When Leicester did manage to escape on the break, Laporte and Dias were outstanding at the back, and the visitors didn’t even need John Stones, transformed into a world-class defender by Guardiola this season.

City have now won every single game, bar a disappointing defeat to United last month, since drawing with West Brom in mid-December, and their consistency in a season in which teams are being asked to play up to three times a week has been relentless, in fact bordering on miraculous.

Leicester, too, have improved during what for others has been a complicated campaign but they found Guardiola’s side a very different one to the team they famously beat 5-2 last September; a memory which highlights the quality of Guardiola’s achievement given that his side sat 13th in the Premier League that day.

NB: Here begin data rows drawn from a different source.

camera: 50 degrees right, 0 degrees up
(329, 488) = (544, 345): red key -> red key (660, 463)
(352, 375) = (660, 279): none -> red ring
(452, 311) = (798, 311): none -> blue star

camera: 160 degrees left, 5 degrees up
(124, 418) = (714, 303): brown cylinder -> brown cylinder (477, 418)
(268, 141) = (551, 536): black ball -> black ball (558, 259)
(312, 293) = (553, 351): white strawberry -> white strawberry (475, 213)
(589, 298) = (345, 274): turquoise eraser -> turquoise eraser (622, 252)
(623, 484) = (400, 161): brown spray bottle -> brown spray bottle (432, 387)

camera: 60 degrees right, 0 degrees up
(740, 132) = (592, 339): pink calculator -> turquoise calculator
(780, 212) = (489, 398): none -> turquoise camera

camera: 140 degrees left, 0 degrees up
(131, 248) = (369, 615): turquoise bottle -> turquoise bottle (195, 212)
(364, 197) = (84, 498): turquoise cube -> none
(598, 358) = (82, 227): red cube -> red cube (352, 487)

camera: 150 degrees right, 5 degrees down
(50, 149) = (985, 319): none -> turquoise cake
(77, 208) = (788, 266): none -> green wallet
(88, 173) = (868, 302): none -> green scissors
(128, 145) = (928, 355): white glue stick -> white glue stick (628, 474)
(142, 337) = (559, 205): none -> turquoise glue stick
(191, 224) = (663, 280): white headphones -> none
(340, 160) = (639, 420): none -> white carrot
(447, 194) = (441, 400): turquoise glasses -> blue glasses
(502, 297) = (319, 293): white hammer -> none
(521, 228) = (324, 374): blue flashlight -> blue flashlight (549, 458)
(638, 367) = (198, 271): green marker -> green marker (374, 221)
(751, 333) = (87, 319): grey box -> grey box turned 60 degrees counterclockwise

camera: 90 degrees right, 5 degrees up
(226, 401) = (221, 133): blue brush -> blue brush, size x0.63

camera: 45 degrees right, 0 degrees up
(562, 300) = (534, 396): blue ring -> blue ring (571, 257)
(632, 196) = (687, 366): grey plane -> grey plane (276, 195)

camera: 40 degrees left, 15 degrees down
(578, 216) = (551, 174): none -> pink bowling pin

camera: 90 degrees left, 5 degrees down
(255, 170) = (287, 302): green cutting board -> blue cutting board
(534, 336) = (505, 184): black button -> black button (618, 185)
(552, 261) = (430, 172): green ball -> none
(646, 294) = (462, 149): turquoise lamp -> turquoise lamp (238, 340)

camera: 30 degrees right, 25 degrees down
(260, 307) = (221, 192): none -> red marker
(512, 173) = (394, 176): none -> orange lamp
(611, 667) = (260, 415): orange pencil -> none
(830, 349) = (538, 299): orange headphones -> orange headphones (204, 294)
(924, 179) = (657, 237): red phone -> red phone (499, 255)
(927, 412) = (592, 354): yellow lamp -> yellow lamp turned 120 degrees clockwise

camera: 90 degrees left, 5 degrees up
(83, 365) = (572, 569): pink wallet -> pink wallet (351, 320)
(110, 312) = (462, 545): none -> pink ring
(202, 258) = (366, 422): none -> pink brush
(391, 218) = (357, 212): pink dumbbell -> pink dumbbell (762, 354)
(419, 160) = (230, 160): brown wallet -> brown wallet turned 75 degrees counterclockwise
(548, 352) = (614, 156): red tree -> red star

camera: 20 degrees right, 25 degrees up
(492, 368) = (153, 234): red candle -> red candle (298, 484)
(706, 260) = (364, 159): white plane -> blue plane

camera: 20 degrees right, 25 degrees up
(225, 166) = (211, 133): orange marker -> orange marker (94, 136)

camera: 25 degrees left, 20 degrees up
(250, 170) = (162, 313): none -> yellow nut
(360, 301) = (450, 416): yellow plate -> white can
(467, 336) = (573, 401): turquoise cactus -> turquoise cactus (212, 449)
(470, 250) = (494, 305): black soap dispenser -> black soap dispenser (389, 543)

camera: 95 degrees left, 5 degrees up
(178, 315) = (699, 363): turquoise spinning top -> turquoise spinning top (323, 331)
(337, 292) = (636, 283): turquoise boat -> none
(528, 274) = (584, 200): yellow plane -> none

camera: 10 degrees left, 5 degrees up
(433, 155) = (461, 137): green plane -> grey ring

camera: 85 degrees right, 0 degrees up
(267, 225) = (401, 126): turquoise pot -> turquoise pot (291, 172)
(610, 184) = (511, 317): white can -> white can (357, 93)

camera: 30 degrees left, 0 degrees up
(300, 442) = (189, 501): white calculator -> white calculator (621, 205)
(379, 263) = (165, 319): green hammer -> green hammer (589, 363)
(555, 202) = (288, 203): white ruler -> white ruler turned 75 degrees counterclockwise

The turnaround, in a year in which Liverpool collapsed, has been spectacular and their Champions League dream is also still alive in a week in which City face Borussia Dortmund on Tuesday before Leeds next weekend.

The title, you suspect, will be won in the next few games and that means there will be no last-minute-of-the-season clincher this time, and no last-gasp drama. But Aguero’s farewell campaign, having announced he will leave at the end of the season, should be regarded an achievement of the same level as 2012, given what City and all the football world, had to deal with.